Integrated Canine Data Commons (ICDC)

Release V4.1.0: Focus on easier data exploration and analysis  

The newest software update from the ICDC adds enhanced search and exploration capabilities, and makes it easier for researchers to export data to SB-CGC for analysis. The ICDC has also added a new version of JBrowse Genomic Viewer (2.11.0) to enhance performance.
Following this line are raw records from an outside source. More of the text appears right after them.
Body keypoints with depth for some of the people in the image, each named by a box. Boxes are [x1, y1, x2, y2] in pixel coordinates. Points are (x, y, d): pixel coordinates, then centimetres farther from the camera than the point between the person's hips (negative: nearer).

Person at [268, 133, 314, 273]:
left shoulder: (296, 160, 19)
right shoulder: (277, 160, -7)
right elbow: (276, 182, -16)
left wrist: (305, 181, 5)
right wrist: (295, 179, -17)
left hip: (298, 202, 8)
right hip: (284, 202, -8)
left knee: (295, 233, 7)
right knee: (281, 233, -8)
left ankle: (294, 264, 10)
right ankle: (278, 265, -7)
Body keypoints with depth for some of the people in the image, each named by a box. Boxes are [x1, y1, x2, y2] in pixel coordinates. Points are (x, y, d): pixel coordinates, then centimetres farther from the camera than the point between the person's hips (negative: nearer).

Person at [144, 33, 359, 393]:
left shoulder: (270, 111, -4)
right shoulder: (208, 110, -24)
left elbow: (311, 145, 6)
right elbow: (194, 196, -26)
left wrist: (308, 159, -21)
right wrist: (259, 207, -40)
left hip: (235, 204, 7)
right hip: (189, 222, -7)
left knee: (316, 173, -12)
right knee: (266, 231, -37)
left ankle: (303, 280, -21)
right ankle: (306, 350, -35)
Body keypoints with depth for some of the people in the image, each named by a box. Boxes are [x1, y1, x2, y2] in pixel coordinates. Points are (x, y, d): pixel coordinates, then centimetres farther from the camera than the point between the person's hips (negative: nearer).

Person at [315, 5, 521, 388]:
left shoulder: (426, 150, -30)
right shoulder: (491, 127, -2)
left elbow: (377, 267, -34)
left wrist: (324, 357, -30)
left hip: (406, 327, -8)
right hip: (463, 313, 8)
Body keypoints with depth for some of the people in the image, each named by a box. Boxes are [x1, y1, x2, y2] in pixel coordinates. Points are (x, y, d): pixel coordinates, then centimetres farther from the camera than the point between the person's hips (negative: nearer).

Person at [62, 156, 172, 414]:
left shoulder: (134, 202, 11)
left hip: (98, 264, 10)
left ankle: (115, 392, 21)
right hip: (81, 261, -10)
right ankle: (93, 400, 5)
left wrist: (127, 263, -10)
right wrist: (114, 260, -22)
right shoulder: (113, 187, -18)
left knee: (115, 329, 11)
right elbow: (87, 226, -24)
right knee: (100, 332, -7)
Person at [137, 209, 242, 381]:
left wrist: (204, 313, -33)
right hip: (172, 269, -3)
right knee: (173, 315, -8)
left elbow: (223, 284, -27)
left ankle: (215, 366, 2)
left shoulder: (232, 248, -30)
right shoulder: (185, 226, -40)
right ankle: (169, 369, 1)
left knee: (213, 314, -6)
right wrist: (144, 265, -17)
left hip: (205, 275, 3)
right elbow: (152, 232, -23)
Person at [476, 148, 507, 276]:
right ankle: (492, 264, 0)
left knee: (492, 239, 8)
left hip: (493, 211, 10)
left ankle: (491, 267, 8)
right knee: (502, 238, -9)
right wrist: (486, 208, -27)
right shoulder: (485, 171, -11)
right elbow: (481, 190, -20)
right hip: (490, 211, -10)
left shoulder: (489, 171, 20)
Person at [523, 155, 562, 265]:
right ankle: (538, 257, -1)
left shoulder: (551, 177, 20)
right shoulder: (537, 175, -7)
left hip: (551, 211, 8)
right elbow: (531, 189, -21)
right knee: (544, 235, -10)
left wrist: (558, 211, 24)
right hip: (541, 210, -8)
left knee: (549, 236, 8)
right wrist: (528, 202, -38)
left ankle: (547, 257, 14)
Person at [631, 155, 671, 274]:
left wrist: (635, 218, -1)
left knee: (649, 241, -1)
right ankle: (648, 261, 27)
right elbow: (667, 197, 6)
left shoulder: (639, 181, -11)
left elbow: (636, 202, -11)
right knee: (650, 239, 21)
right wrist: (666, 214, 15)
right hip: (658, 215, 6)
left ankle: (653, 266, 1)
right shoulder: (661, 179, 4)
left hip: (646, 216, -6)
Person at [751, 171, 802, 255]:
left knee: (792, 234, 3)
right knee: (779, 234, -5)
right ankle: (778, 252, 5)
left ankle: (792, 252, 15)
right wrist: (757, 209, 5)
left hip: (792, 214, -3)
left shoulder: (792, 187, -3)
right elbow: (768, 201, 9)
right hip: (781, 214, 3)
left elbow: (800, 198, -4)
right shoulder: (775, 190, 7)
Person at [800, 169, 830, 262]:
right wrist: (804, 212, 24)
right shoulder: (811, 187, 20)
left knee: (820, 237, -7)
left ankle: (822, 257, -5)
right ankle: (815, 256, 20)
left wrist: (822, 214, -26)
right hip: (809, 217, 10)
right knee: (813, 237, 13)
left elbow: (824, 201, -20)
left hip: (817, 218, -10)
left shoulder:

Additional new features and improvements include:   

  • Expandable sample profiles with interactive sample distributions and legends
     
  • New ways to export or download a file manifest for select files or all files from within the My Files Cart page, including the option to export directly to the Seven Bridges Cancer Genomics Cloud (SB-CGC)
     
  • An updated Explore Dashboard page that makes it possible to copy the URL related to specific queries
     
  • The ability to activate a node traceback by selecting a node from the Data Model Navigator to better understand relationships within the data model
     
  • New videos to highlight scientific programs and contributing researchers within the ICDC Programs and Program Details pages
     
  • A new page to feature the ICDC Working Groups

Release notes can be found in ICDC’s GitHub.